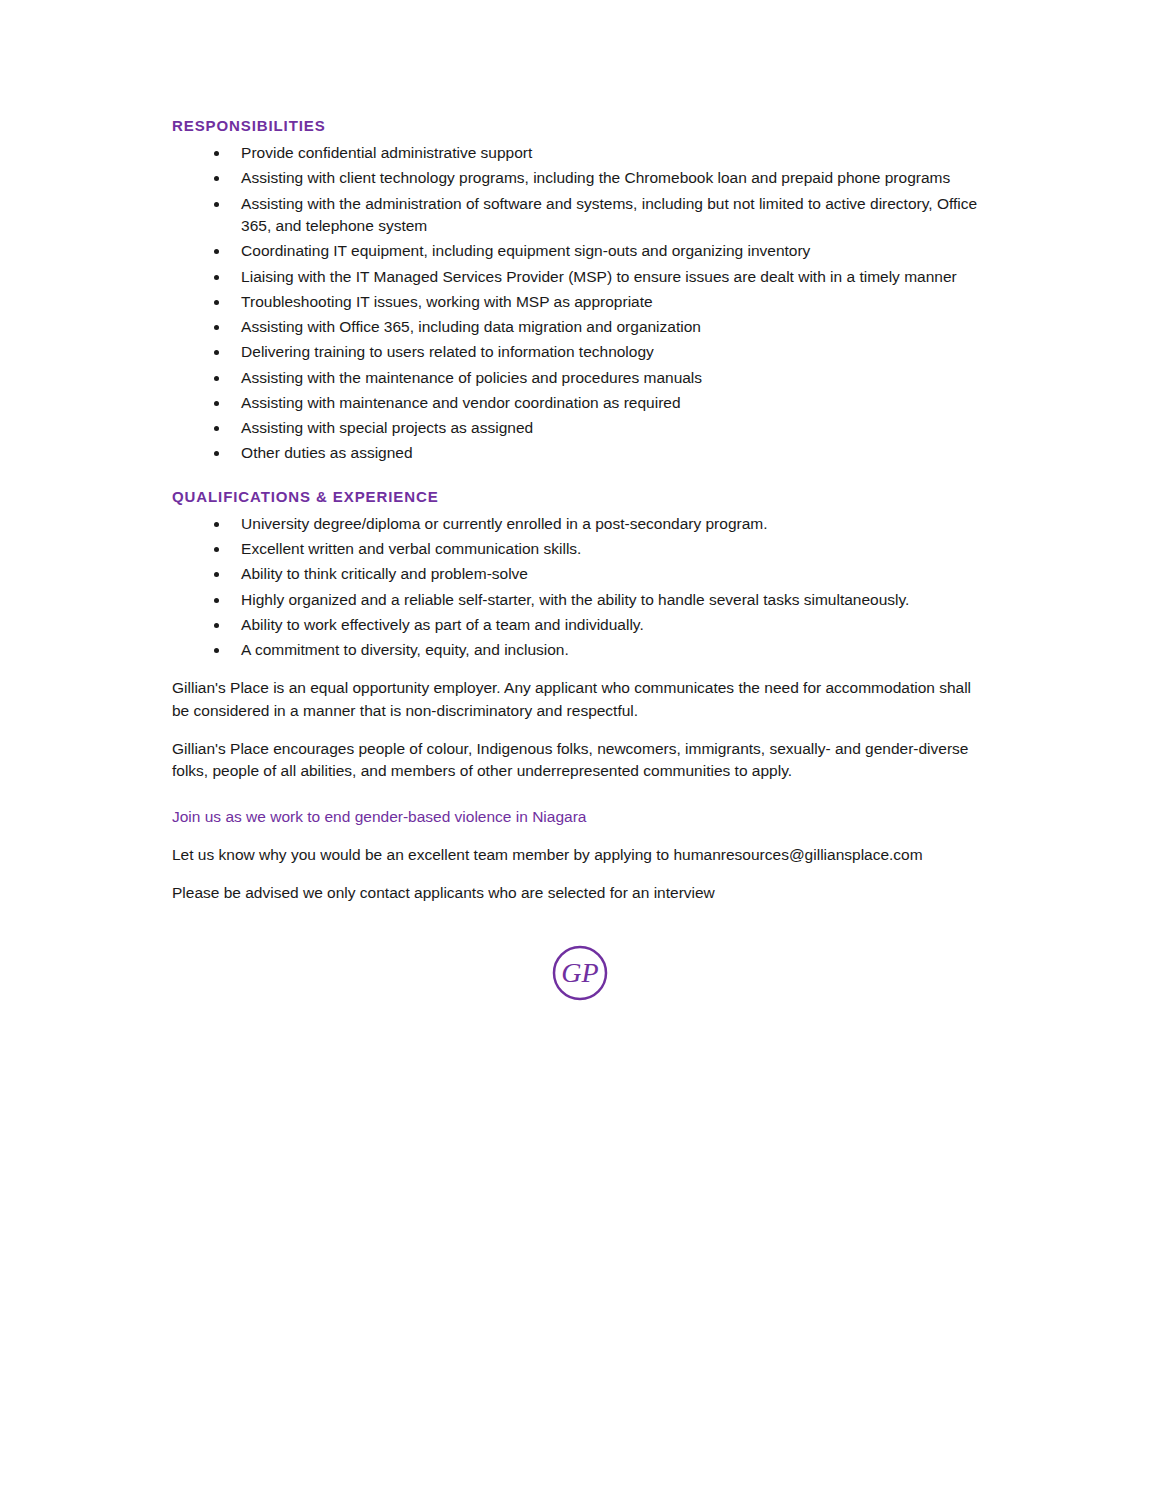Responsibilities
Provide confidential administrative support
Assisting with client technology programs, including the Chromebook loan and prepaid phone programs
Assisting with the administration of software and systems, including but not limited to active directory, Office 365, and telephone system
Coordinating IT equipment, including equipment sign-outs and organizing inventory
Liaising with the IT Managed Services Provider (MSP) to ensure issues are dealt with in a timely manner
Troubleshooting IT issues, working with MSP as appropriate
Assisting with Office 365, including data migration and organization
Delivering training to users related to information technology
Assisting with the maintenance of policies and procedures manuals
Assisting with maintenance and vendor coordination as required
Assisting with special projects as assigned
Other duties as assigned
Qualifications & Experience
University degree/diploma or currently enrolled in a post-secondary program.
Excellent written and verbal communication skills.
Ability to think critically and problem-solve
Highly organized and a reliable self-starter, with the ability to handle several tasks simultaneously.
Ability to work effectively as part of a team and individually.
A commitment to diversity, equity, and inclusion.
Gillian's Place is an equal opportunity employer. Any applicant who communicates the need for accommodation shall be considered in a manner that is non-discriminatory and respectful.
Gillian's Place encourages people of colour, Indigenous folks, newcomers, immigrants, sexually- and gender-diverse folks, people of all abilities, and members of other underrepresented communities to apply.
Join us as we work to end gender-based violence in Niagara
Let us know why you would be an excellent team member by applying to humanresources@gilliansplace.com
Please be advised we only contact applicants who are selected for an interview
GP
====
Description of the task ::
Only the lines from the one containing "Gillian's Place is" to the end of the listing belong in the output, each reproduced exactly.

Solved problem ::
Gillian's Place is an equal opportunity employer. Any applicant who communicates the need for accommodation shall be considered in a manner that is non-discriminatory and respectful.
Gillian's Place encourages people of colour, Indigenous folks, newcomers, immigrants, sexually- and gender-diverse folks, people of all abilities, and members of other underrepresented communities to apply.
Join us as we work to end gender-based violence in Niagara
Let us know why you would be an excellent team member by applying to humanresources@gilliansplace.com
Please be advised we only contact applicants who are selected for an interview
GP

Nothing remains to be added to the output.